◆ What is required:
Scan the entries below for the string "overflow" and copy every line where it turns up.
══ Extracted records
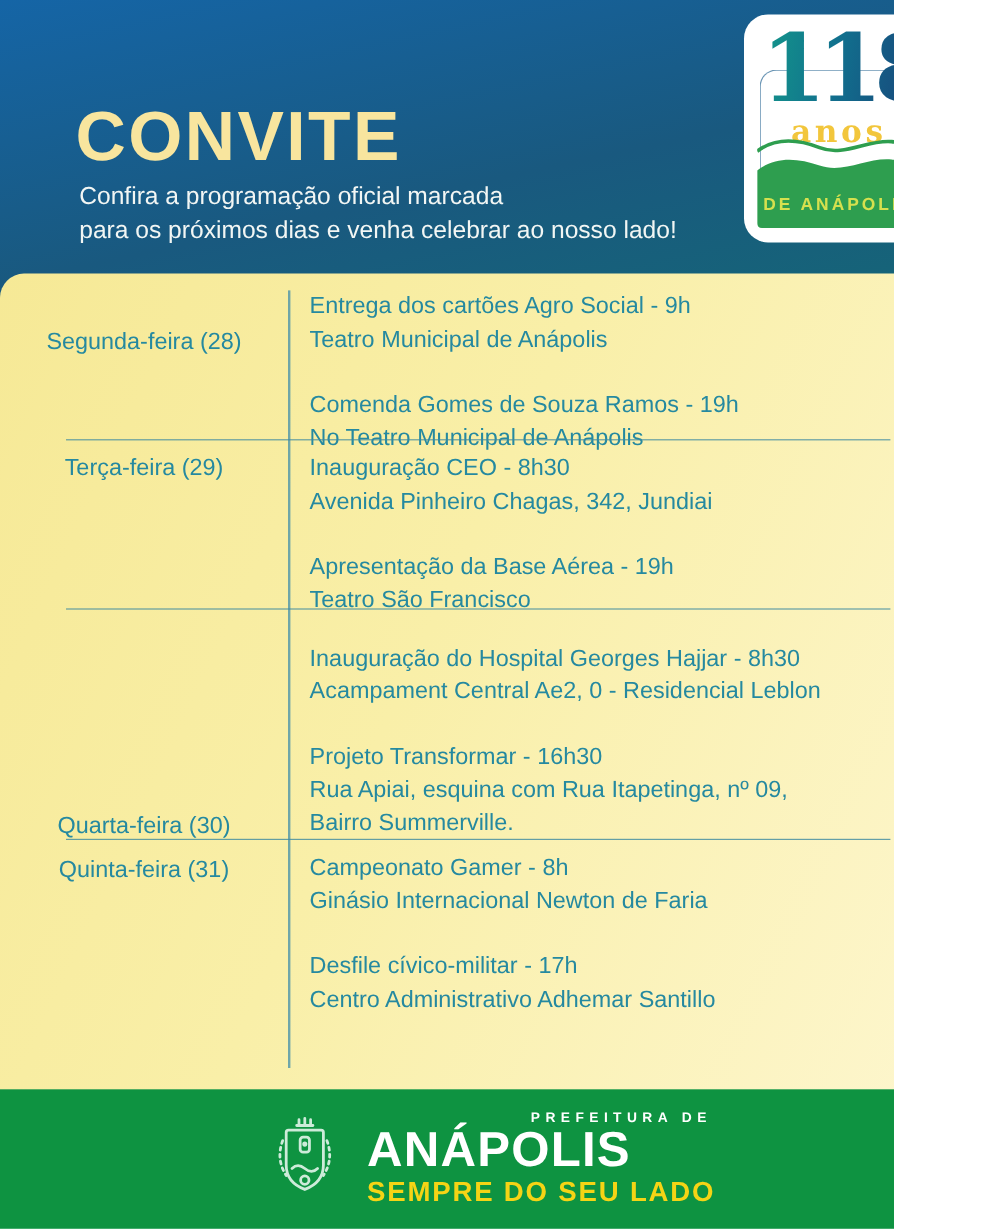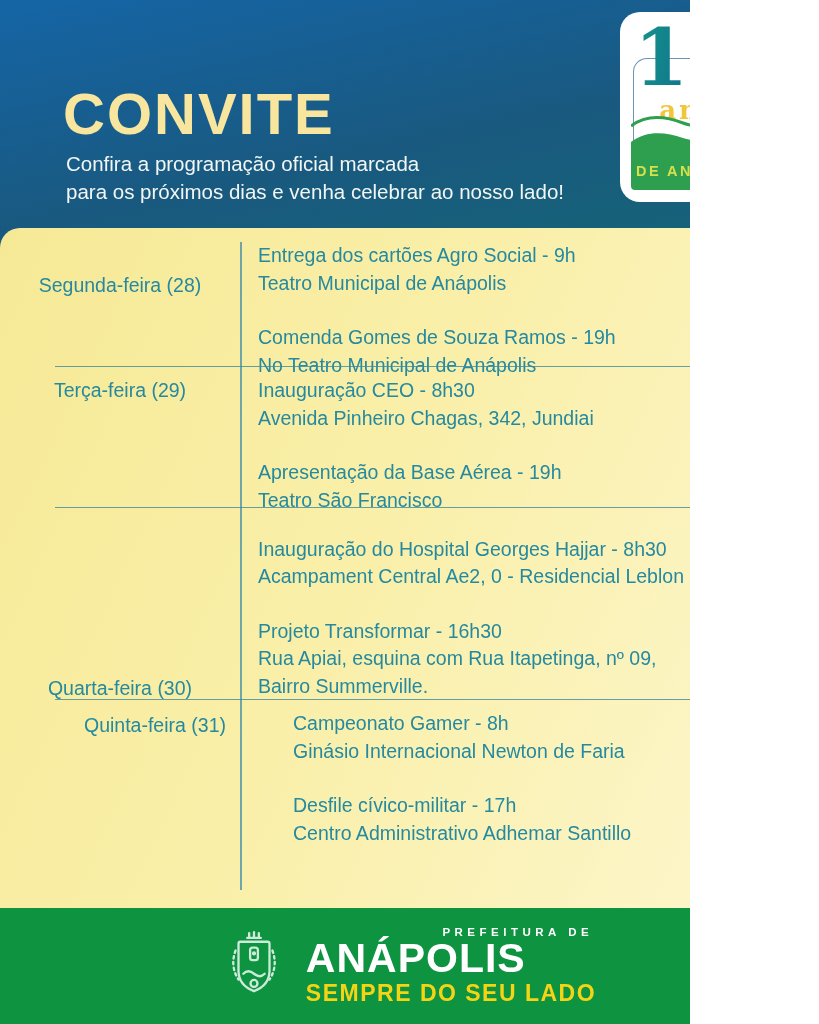--- a/index.html
+++ b/index.html
@@ -1,20 +1,20 @@
 <!DOCTYPE html>
 <html><head>
 <meta charset="utf-8">
 <style>
   * { margin:0; padding:0; box-sizing:border-box; }
   html,body { width:819px; height:1024px; }
   body { font-family:"Liberation Sans", sans-serif; }
 
   .page {
-    position:relative; width:690px; height:1024px; overflow:hidden;
+    position:relative; width:745px; height:1024px; overflow:hidden;
     background:linear-gradient(168deg,#1565a6 0%,#19597f 20%,#11736f 52%,#129a4c 82%,#0e9341 100%);
   }
 
   
   .title {
     position:absolute; left:63px; top:80px;
     font-size:58px; font-weight:800; letter-spacing:2px;
     color:#f8e59e;
   }
   .subtitle {
@@ -70,21 +70,21 @@
     content:""; position:absolute; left:55px; right:44px; bottom:0; height:1.5px;
     background:#3d8aa0; opacity:.8;
   }
   .day-cell {
     flex:0 0 240px; text-align:center;
     color:#2589a0; font-size:19.5px;
   }
   .schedule-row:nth-child(1) .day-cell{ padding-top:46px; }
   .schedule-row:nth-child(2) .day-cell{ padding-top:12px; }
   .schedule-row:nth-child(3) .day-cell{ padding-top:18px; }
-  .schedule-row:nth-child(4) .day-cell{ padding-top:14px;margin-left:35px; }
+  .schedule-row:nth-child(4) .day-cell{ padding-top:14px; }
   .events-cell {
     flex:1; padding-left:18px; padding-top:10px;
     color:#2589a0; font-size:19.5px; line-height:27.5px;
   }
   .schedule-row:nth-child(1) .events-cell{ padding-top:14px; }
   .event-group + .event-group { margin-top:27px; }
 
   
   .footer {
     position:absolute; left:0; top:908px; width:819px; height:116px;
════
◆ Exercise answer:
-    position:relative; width:690px; height:1024px; overflow:hidden;
+    position:relative; width:745px; height:1024px; overflow:hidden;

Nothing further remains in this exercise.